Manet felt it was necessary to continue to dedicate himself to the Official Hall and conquer his place in the art world. Like many of his paintings, Odouard Manet was a contradiction, bourgeois and common, conventional and radical.
“You have to be contemporary at the time of the performance and paint what you see. “- Manet-
A year after his first Impressionist exhibition, he was offered the opportunity to draw illustrations for Edgar Allan Poe’s Ed Corpe’s French edition. In 1881, the French government awarded it to the Legion of Honour?Legion of Honor.
He died two years later in Paris on 30 April 1883. In addition to 420 paintings, he left a reputation that would forever define him as a daring and influential artist.
Manet’s beginnings as a painter were marked by critical resistance that decayed only until the end of his career.

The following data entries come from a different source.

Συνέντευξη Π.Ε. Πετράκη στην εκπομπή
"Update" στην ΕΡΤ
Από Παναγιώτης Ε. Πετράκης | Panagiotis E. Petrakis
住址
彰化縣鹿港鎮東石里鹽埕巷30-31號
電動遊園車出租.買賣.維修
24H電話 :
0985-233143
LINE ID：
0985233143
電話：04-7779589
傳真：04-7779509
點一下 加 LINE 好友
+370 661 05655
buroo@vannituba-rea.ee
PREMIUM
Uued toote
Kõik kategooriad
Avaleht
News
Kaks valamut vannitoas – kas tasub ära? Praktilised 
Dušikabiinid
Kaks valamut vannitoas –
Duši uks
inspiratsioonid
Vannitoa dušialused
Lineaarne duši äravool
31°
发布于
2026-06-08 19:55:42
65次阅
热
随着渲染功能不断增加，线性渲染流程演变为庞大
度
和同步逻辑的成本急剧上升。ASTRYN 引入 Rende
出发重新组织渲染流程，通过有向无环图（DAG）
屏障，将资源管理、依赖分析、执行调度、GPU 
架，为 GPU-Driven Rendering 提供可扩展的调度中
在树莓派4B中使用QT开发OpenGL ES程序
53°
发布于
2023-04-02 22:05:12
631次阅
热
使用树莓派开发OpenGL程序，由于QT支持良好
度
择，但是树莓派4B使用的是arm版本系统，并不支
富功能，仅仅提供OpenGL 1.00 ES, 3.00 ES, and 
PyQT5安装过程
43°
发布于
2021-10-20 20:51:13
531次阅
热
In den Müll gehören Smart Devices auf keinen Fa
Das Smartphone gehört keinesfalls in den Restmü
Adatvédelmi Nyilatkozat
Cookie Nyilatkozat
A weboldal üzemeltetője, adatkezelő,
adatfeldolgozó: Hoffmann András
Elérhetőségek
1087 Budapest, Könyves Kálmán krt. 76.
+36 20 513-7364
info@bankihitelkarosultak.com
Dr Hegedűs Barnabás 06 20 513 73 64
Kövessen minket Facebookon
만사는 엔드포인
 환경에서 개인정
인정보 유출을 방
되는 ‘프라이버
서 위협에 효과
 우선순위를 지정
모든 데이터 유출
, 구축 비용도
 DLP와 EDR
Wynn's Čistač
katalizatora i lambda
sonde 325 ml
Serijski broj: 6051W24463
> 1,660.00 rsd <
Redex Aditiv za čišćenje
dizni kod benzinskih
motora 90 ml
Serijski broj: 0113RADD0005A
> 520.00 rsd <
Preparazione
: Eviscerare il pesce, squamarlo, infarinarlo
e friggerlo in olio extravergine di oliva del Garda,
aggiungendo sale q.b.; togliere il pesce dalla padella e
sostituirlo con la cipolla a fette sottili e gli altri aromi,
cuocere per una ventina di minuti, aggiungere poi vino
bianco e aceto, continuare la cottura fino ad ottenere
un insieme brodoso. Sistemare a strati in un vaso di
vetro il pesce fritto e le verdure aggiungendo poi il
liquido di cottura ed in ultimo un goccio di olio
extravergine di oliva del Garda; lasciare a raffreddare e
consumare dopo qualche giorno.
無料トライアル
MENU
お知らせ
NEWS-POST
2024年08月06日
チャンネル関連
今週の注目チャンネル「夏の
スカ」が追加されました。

His reputation did not improve until the end of the 19th century, thanks to the success of his commemorative exhibition and the eventual acceptance of the Impressionists, but it was not until the twentieth century that art historians recognized its merits.
Manet’s contempt for traditional technique and perspective marked the break with academic painting in the 19th century, and his work certainly paved the way for the revolutionary work of impressionists and post-impressionists.
Manet, in turn, influenced the career of much of the art of the nineteenth and twentieth centuries by choosing his themes; his emphasis on urban and modern issues, which he represented directly, almost remotely, further differentiated him from the motif seen in the official Hall of Descriptions. Fine Arts.